### Exercise inputs
+++
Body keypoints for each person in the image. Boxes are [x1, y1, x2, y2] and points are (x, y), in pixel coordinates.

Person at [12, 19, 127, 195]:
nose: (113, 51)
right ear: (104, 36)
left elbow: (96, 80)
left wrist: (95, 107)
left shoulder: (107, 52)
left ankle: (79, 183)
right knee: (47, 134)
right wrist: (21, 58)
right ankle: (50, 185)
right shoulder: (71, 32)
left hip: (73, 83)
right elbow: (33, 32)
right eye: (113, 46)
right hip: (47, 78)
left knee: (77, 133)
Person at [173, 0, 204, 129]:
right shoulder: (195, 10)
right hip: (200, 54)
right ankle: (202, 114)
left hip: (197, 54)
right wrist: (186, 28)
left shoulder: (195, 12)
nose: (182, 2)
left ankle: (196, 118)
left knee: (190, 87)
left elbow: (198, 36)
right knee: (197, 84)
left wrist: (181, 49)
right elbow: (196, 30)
+++
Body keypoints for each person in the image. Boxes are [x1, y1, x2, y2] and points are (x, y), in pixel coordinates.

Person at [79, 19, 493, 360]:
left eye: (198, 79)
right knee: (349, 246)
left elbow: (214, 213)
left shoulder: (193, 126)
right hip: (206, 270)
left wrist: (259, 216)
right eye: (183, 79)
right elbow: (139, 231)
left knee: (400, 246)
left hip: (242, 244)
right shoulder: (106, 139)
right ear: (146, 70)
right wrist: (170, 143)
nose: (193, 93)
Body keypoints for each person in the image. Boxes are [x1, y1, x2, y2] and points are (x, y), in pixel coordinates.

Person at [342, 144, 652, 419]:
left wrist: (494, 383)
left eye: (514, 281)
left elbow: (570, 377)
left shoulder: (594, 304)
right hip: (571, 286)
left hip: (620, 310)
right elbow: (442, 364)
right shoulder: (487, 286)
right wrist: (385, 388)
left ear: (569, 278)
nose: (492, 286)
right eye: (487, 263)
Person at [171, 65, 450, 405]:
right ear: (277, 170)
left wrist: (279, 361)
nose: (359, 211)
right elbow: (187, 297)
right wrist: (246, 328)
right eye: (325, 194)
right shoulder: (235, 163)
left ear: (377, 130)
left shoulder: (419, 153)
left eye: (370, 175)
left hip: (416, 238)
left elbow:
+++
### How to complete this task
Working through the data above, find every line holding "ankle" and copy it.

### Result of this exercise
left ankle: (79, 183)
right ankle: (50, 185)
right ankle: (202, 114)
left ankle: (196, 118)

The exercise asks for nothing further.